=== The records ===

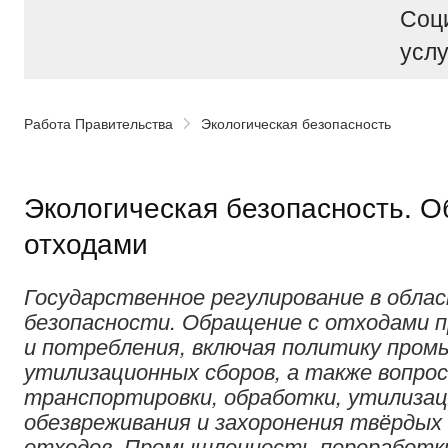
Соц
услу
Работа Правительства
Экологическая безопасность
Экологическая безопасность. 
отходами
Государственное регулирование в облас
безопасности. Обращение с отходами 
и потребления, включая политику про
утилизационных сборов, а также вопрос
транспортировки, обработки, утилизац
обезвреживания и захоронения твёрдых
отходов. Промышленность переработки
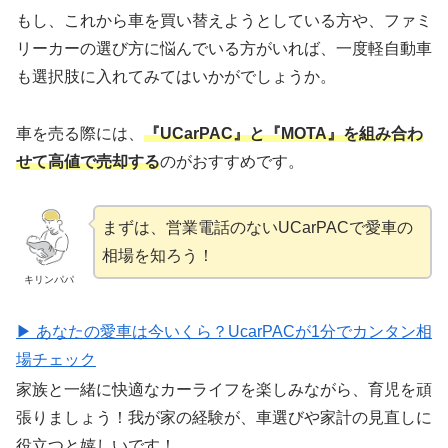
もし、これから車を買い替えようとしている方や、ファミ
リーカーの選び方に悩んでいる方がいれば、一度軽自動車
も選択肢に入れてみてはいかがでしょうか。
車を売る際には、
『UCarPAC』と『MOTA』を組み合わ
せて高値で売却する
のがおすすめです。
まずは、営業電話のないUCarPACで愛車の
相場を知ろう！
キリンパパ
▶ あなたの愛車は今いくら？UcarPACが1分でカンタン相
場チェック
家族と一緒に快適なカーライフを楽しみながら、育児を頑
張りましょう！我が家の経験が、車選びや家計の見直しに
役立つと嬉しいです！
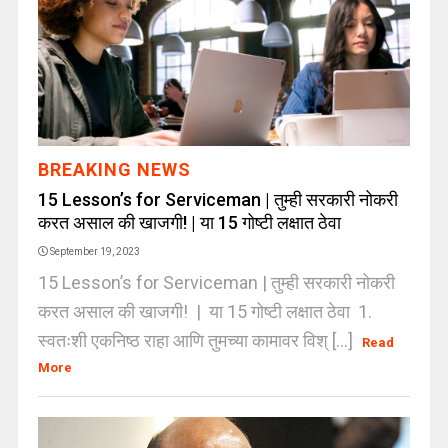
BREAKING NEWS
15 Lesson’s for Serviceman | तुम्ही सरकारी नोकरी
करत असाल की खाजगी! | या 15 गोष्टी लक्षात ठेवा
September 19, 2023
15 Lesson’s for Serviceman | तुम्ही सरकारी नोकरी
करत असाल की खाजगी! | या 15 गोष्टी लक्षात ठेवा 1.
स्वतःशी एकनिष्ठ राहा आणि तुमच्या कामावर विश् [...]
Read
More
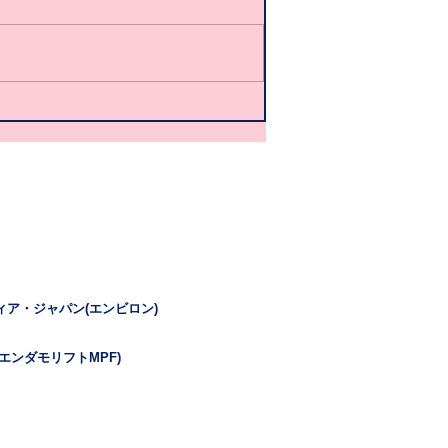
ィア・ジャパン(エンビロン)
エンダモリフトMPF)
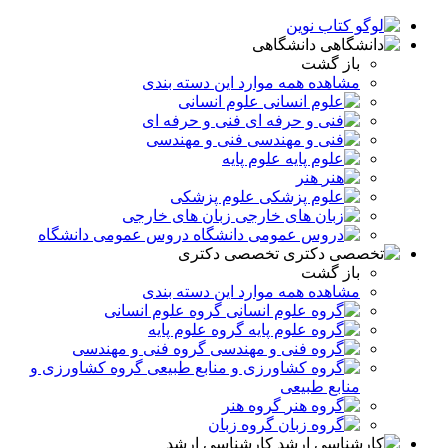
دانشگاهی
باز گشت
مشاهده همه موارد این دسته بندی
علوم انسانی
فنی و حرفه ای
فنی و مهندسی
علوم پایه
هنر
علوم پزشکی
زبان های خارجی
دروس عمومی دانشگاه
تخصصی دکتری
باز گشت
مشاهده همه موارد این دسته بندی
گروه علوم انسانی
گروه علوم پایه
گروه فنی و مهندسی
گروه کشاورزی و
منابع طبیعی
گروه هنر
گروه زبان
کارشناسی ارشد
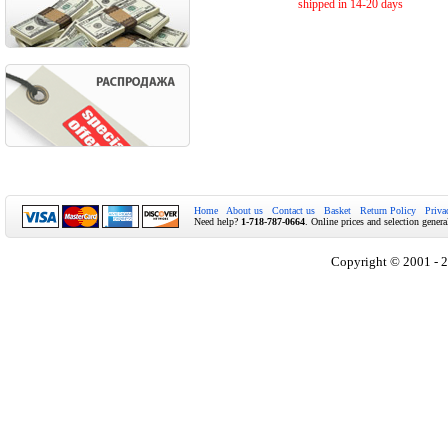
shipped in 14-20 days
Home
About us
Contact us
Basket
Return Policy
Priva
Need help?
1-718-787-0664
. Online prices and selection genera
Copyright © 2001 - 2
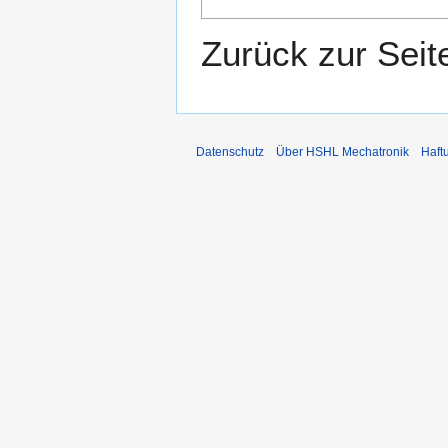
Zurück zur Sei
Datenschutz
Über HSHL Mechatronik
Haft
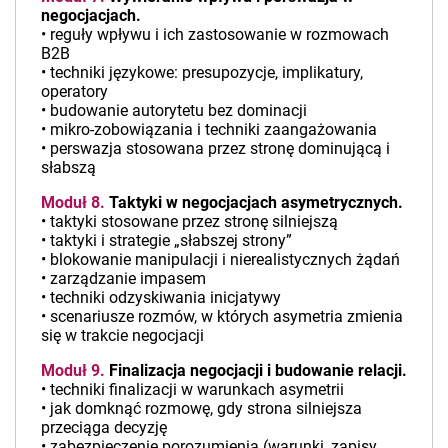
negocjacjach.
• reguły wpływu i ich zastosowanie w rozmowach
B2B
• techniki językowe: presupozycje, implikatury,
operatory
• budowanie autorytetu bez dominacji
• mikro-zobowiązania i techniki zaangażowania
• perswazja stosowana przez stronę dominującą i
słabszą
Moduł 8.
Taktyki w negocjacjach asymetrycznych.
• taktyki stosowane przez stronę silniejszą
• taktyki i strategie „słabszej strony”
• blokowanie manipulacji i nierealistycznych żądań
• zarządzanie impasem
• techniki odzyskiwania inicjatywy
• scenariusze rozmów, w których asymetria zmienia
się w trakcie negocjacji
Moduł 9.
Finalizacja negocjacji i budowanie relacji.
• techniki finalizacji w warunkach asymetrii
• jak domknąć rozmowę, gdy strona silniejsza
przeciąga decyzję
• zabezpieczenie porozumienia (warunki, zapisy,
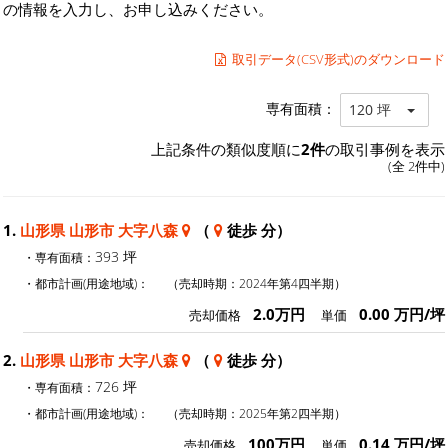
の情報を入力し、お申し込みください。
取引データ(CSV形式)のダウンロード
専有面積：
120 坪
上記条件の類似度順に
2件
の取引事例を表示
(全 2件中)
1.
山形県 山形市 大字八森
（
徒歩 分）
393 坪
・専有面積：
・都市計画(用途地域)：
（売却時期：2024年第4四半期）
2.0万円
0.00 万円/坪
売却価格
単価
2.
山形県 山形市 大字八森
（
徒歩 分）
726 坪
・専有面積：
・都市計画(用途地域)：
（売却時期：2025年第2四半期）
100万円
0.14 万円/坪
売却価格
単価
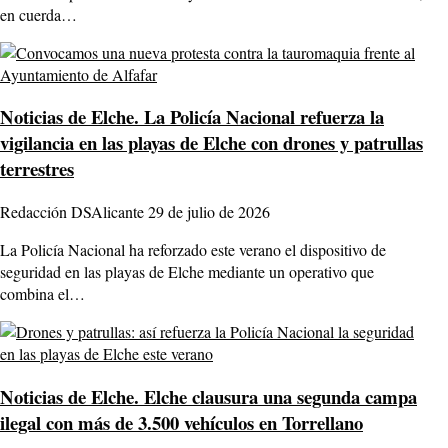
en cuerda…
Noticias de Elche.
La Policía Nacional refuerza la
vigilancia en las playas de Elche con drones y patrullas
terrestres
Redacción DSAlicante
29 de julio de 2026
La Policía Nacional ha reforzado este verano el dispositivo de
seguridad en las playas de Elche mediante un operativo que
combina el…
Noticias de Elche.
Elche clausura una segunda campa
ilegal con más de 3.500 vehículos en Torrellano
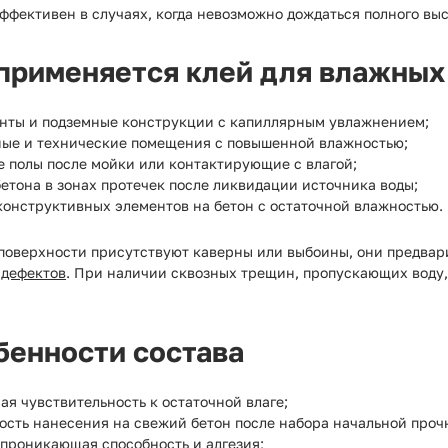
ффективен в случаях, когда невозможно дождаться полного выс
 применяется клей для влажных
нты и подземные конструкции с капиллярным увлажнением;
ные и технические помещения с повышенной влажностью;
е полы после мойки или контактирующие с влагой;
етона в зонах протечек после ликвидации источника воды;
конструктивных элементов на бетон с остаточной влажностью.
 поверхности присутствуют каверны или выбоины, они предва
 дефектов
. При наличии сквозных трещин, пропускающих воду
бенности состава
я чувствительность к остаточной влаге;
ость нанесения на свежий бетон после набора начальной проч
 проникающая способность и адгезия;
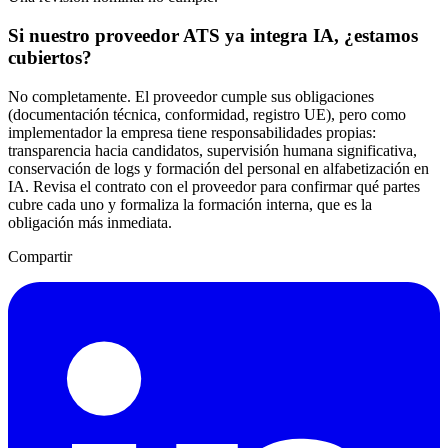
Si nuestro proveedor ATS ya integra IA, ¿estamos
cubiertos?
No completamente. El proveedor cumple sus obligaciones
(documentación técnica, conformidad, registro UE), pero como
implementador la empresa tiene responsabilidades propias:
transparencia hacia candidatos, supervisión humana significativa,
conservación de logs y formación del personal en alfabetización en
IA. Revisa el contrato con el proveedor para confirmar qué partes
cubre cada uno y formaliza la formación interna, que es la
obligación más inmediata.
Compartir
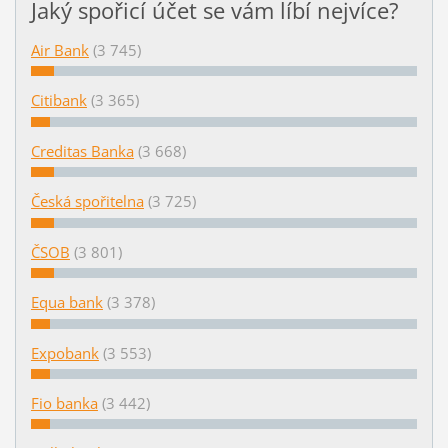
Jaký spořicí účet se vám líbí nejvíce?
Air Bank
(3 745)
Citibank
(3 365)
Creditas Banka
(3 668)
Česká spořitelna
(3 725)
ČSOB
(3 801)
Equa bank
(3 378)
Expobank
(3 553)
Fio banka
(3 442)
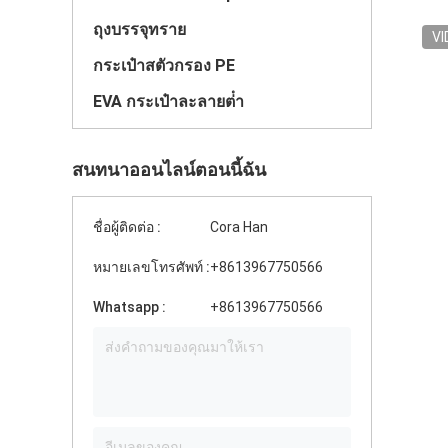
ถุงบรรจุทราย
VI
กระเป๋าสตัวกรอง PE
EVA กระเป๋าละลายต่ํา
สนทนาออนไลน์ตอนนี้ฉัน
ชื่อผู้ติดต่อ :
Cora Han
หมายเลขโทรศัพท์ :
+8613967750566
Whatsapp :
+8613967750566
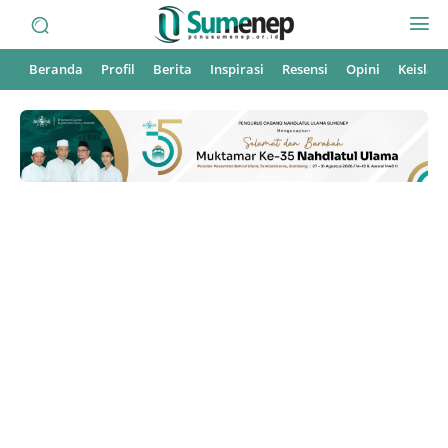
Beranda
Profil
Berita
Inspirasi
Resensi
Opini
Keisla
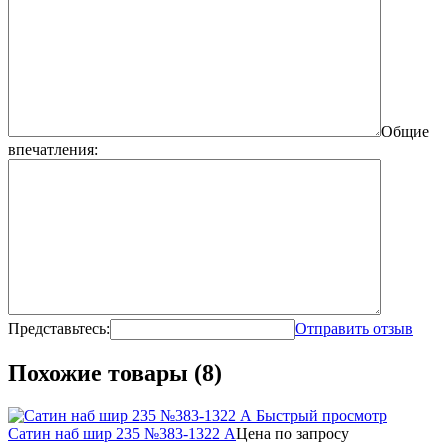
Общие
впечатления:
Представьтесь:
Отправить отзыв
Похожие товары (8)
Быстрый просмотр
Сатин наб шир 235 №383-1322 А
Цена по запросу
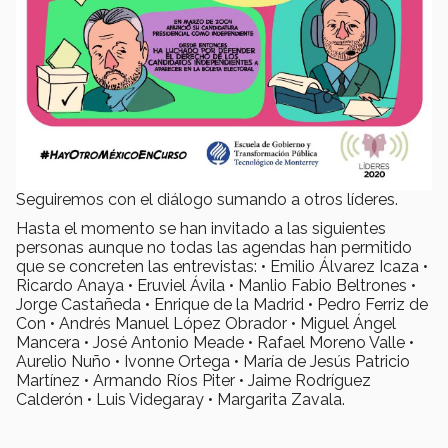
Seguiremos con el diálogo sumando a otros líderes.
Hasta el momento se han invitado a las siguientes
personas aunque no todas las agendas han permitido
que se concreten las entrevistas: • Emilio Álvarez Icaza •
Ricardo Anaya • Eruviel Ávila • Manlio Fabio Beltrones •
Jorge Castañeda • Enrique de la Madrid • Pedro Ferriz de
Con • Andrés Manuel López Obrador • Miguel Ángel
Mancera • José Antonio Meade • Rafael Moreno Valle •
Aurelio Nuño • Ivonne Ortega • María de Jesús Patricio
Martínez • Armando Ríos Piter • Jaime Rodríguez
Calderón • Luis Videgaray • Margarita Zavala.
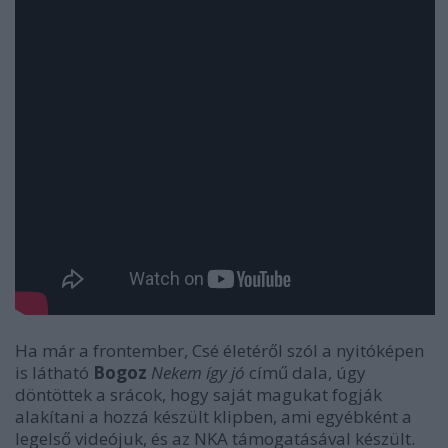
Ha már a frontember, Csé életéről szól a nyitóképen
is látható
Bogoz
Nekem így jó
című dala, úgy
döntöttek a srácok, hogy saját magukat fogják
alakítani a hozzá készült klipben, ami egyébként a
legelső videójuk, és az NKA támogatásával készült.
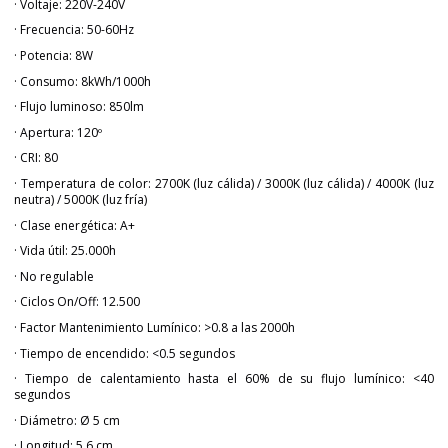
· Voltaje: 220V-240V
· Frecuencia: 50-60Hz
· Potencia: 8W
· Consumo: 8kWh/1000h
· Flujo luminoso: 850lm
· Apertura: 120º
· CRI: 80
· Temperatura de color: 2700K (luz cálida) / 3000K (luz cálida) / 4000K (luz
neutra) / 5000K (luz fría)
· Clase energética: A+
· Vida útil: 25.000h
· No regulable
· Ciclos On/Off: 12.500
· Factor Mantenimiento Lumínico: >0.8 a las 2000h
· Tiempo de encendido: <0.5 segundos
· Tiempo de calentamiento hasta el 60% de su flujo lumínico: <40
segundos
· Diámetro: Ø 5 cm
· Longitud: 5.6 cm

===

Write out the text lines of all the items above without changing a word, and leave the pictures out of your answer.

Соц
услу
Работа Правительства
Экологическая безопасность
Экологическая безопасность. 
отходами
Государственное регулирование в облас
безопасности. Обращение с отходами 
и потребления, включая политику про
утилизационных сборов, а также вопрос
транспортировки, обработки, утилизац
обезвреживания и захоронения твёрдых
отходов. Промышленность переработки
もし、これから車を買い替えようとしている方や、ファミ
リーカーの選び方に悩んでいる方がいれば、一度軽自動車
も選択肢に入れてみてはいかがでしょうか。
車を売る際には、
『UCarPAC』と『MOTA』を組み合わ
せて高値で売却する
のがおすすめです。
まずは、営業電話のないUCarPACで愛車の
相場を知ろう！
キリンパパ
▶ あなたの愛車は今いくら？UcarPACが1分でカンタン相
場チェック
家族と一緒に快適なカーライフを楽しみながら、育児を頑
張りましょう！我が家の経験が、車選びや家計の見直しに
役立つと嬉しいです！
BREAKING NEWS
15 Lesson’s for Serviceman | तुम्ही सरकारी नोकरी
करत असाल की खाजगी! | या 15 गोष्टी लक्षात ठेवा
September 19, 2023
15 Lesson’s for Serviceman | तुम्ही सरकारी नोकरी
करत असाल की खाजगी! | या 15 गोष्टी लक्षात ठेवा 1.
स्वतःशी एकनिष्ठ राहा आणि तुमच्या कामावर विश् [...]
Read
More
ィア・ジャパン(エンビロン)
エンダモリフトMPF)
دانشگاهی
باز گشت
مشاهده همه موارد این دسته بندی
علوم انسانی
فنی و حرفه ای
فنی و مهندسی
علوم پایه
هنر
علوم پزشکی
زبان های خارجی
دروس عمومی دانشگاه
تخصصی دکتری
باز گشت
مشاهده همه موارد این دسته بندی
گروه علوم انسانی
گروه علوم پایه
گروه فنی و مهندسی
گروه کشاورزی و
منابع طبیعی
گروه هنر
گروه زبان
کارشناسی ارشد
shipped in 14-20 days
Home
About us
Contact us
Basket
Return Policy
Priva
Need help?
1-718-787-0664
. Online prices and selection genera
Copyright © 2001 - 2
Zurück zur Sei
Datenschutz
Über HSHL Mechatronik
Haft
negocjacjach.
• reguły wpływu i ich zastosowanie w rozmowach
B2B
• techniki językowe: presupozycje, implikatury,
operatory
• budowanie autorytetu bez dominacji
• mikro-zobowiązania i techniki zaangażowania
• perswazja stosowana przez stronę dominującą i
słabszą
Moduł 8.
Taktyki w negocjacjach asymetrycznych.
• taktyki stosowane przez stronę silniejszą
• taktyki i strategie „słabszej strony”
• blokowanie manipulacji i nierealistycznych żądań
• zarządzanie impasem
• techniki odzyskiwania inicjatywy
• scenariusze rozmów, w których asymetria zmienia
się w trakcie negocjacji
Moduł 9.
Finalizacja negocjacji i budowanie relacji.
• techniki finalizacji w warunkach asymetrii
• jak domknąć rozmowę, gdy strona silniejsza
przeciąga decyzję
• zabezpieczenie porozumienia (warunki, zapisy,
の情報を入力し、お申し込みください。
取引データ(CSV形式)のダウンロード
専有面積：
120 坪
上記条件の類似度順に
2件
の取引事例を表示
(全 2件中)
1.
山形県 山形市 大字八森
（
徒歩 分）
393 坪
・専有面積：
・都市計画(用途地域)：
（売却時期：2024年第4四半期）
2.0万円
0.00 万円/坪
売却価格
単価
2.
山形県 山形市 大字八森
（
徒歩 分）
726 坪
・専有面積：
・都市計画(用途地域)：
（売却時期：2025年第2四半期）
100万円
0.14 万円/坪
売却価格
単価
en cuerda…
Noticias de Elche.
La Policía Nacional refuerza la
vigilancia en las playas de Elche con drones y patrullas
terrestres
Redacción DSAlicante
29 de julio de 2026
La Policía Nacional ha reforzado este verano el dispositivo de
seguridad en las playas de Elche mediante un operativo que
combina el…
Noticias de Elche.
Elche clausura una segunda campa
ilegal con más de 3.500 vehículos en Torrellano
ффективен в случаях, когда невозможно дождаться полного выс
 применяется клей для влажных
нты и подземные конструкции с капиллярным увлажнением;
ные и технические помещения с повышенной влажностью;
е полы после мойки или контактирующие с влагой;
етона в зонах протечек после ликвидации источника воды;
конструктивных элементов на бетон с остаточной влажностью.
 поверхности присутствуют каверны или выбоины, они предва
 дефектов
. При наличии сквозных трещин, пропускающих воду
бенности состава
я чувствительность к остаточной влаге;
ость нанесения на свежий бетон после набора начальной проч
 проникающая способность и адгезия;
Si nuestro proveedor ATS ya integra IA, ¿estamos
cubiertos?
No completamente. El proveedor cumple sus obligaciones
(documentación técnica, conformidad, registro UE), pero como
implementador la empresa tiene responsabilidades propias:
transparencia hacia candidatos, supervisión humana significativa,
conservación de logs y formación del personal en alfabetización en
IA. Revisa el contrato con el proveedor para confirmar qué partes
cubre cada uno y formaliza la formación interna, que es la
obligación más inmediata.
Compartir
Jaký spořicí účet se vám líbí nejvíce?
Air Bank
(3 745)
Citibank
(3 365)
Creditas Banka
(3 668)
Česká spořitelna
(3 725)
ČSOB
(3 801)
Equa bank
(3 378)
Expobank
(3 553)
Fio banka
(3 442)
ถุงบรรจุทราย
VI
กระเป๋าสตัวกรอง PE
EVA กระเป๋าละลายต่ํา
สนทนาออนไลน์ตอนนี้ฉัน
ชื่อผู้ติดต่อ :
Cora Han
หมายเลขโทรศัพท์ :
+8613967750566
Whatsapp :
+8613967750566
Beranda
Profil
Berita
Inspirasi
Resensi
Opini
Keisla
Общие
впечатления:
Представьтесь:
Отправить отзыв
Похожие товары (8)
Быстрый просмотр
Сатин наб шир 235 №383-1322 А
Цена по запросу
Seguiremos con el diálogo sumando a otros líderes.
Hasta el momento se han invitado a las siguientes
personas aunque no todas las agendas han permitido
que se concreten las entrevistas: • Emilio Álvarez Icaza •
Ricardo Anaya • Eruviel Ávila • Manlio Fabio Beltrones •
Jorge Castañeda • Enrique de la Madrid • Pedro Ferriz de
Con • Andrés Manuel López Obrador • Miguel Ángel
Mancera • José Antonio Meade • Rafael Moreno Valle •
Aurelio Nuño • Ivonne Ortega • María de Jesús Patricio
Martínez • Armando Ríos Piter • Jaime Rodríguez
Calderón • Luis Videgaray • Margarita Zavala.
Ha már a frontember, Csé életéről szól a nyitóképen
is látható
Bogoz
Nekem így jó
című dala, úgy
döntöttek a srácok, hogy saját magukat fogják
alakítani a hozzá készült klipben, ami egyébként a
legelső videójuk, és az NKA támogatásával készült.
· Voltaje: 220V-240V
· Frecuencia: 50-60Hz
· Potencia: 8W
· Consumo: 8kWh/1000h
· Flujo luminoso: 850lm
· Apertura: 120º
· CRI: 80
· Temperatura de color: 2700K (luz cálida) / 3000K (luz cálida) / 4000K (luz
neutra) / 5000K (luz fría)
· Clase energética: A+
· Vida útil: 25.000h
· No regulable
· Ciclos On/Off: 12.500
· Factor Mantenimiento Lumínico: >0.8 a las 2000h
· Tiempo de encendido: <0.5 segundos
· Tiempo de calentamiento hasta el 60% de su flujo lumínico: <40
segundos
· Diámetro: Ø 5 cm
· Longitud: 5.6 cm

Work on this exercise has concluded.